Keyboard Kaleidoscope Honors John Cage

Last Saturday, while many students prepped themselves for a night of messy disasters at Foam, others donned more formal attire for a night of refined, musical entertainment. 

Pomona Faculty Member Genevieve Fenwei Lee performed on both piano and harpsichord at the Bridges Hall of Music in her recital titled, “Keyboard Kaleidoscope.” The recital featured a variety of music from periods ranging from the 18th to the 20th century. Though her performance highlighted the stylistic contrast among the different eras, Lee said that each piece exhibits an exploration of the composer’s imagination—a factor that ties her repertoire together.

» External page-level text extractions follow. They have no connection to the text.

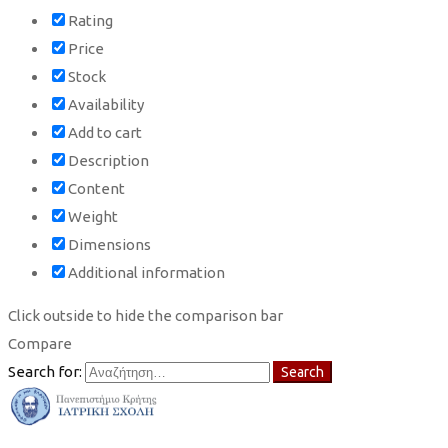
Rating
Price
Stock
Availability
Add to cart
Description
Content
Weight
Dimensions
Additional information
Click outside to hide the comparison bar
Compare
Search for:
Search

The recital is the third in a series of performances honoring the centenary of 20th-century composer John Cage, a revered Pomona College dropout. He became an influential figure in music, pushing the boundaries of traditional composition and experimenting with sound, environment and audience perception. 

“Cage challenged the way we consider music and what sounds we consider music,” Lee said. 

Pomona will continue to celebrate Cage’s achievements in music throughout the semester with various events held by the Pomona music department.

Lee opened her performance on the harpsichord with a suite from the “Pièces de Clavecin” by Baroque composer François Couperin. The work is a collection of short pieces from the Baroque era that takes the listener through different styles of French dance music. Though the composition is not particularly dazzling, Lee performed admirably as she maintained steady evenness throughout the entire composition. With a nod to Lee’s theme of imagination, the pieces by Couperin explored a mixture of musical characters. One poignant movement of the piece, “La Bandoline,” represented a type of hair cream with heavy, textured playing.

TheBallade in F Minor, Op. 52″ by the Polish composer Frédéric Chopin came next in the performance. This 19th-century piece is a large-scale piano work that meanders through a musical narrative of lyricism. Here, Lee exercised her expressiveness, stretching the musical phrases in the piece’s languorous opening. Bringing a shock to the audience, Lee shifted the atmosphere to intense and frantic as the piece entered its development section. Trademark of any Chopin piece are the pyrotechnical lines that complicate the melodic line. Yet, Lee flowed through these passages with surprising ease. Ending the “Ballade,” Lee’s fingers flew across the piano, playing impressive rapid arpeggios that approached a climactic final chord. 

The next two pieces of the program were probably the most interesting. Following the virtuosity of Chopin was a piano piece called “Water Music” by Cage. The composition is a grand departure from our ideas of traditional musical performance, since most of it lacks consistent piano playing.

Instead of musical notation, the piece is written on large posters facing Lee. She arranged a pitcher of water and a radio on a stand next to her at the piano. Beginning the piece, she turned the radio on and poured herself a cup of water. Without drinking, she placed the cup back down and sat motionless at the piano, allowing the radio to continue playing. Suddenly, Lee interjected with a single chord on the piano. The piece continued with the same aleatoric randomness and, at times, Lee played the kazoo and a whistle. One of the most entertaining moments was when Lee began tossing playing cards on top of the strings of the piano; when she returned to her seat, she continued playing on the piano with unusual confidence. 

“The piece I performed was notated with exact directions, even with the live radio parts,” Lee said. “I think [Cage] also had a sense of humor.”

Lee wrapped up her program with George Crumb’s Eine Kleine Mitternachtmusik, translated as “The Little Midnight Music.” The suite contains nine movements which develop a central melody based on jazz artist Thelonious Monk’s “Round Midnight.” Crumb, an American 20th-century composer, also incorporated innovative musical styling in his piece, utilizing what he described as the resources of the “extended piano.” In the piece, suspended chords are sporadically interrupted by pizzicato effects, atonal glissandos and muted tones in an attempt to color the piano’s sound. At times, Lee stood up to strike the metal structure beams of the piano with a percussion beat. At the end of the piece, Lee lifted her hands off the piano and allowed her final sound to ring into nothingness, finishing the evening’s entertainment.

“Probably many in the 20th and 21st century can be considered bizarre, but sometimes that is just a first impression,” Lee said, explaining that the pieces become more familiar and less daunting when heard a second time.  

Reflecting on her performance, Lee said, “My never-ending self-critical side could also think of many things that I could have done better. It spurs me to try and do better the next time I prepare for concerts.” 

Lee added that she was disappointed in her inability to incorporate a toy piano in her performance.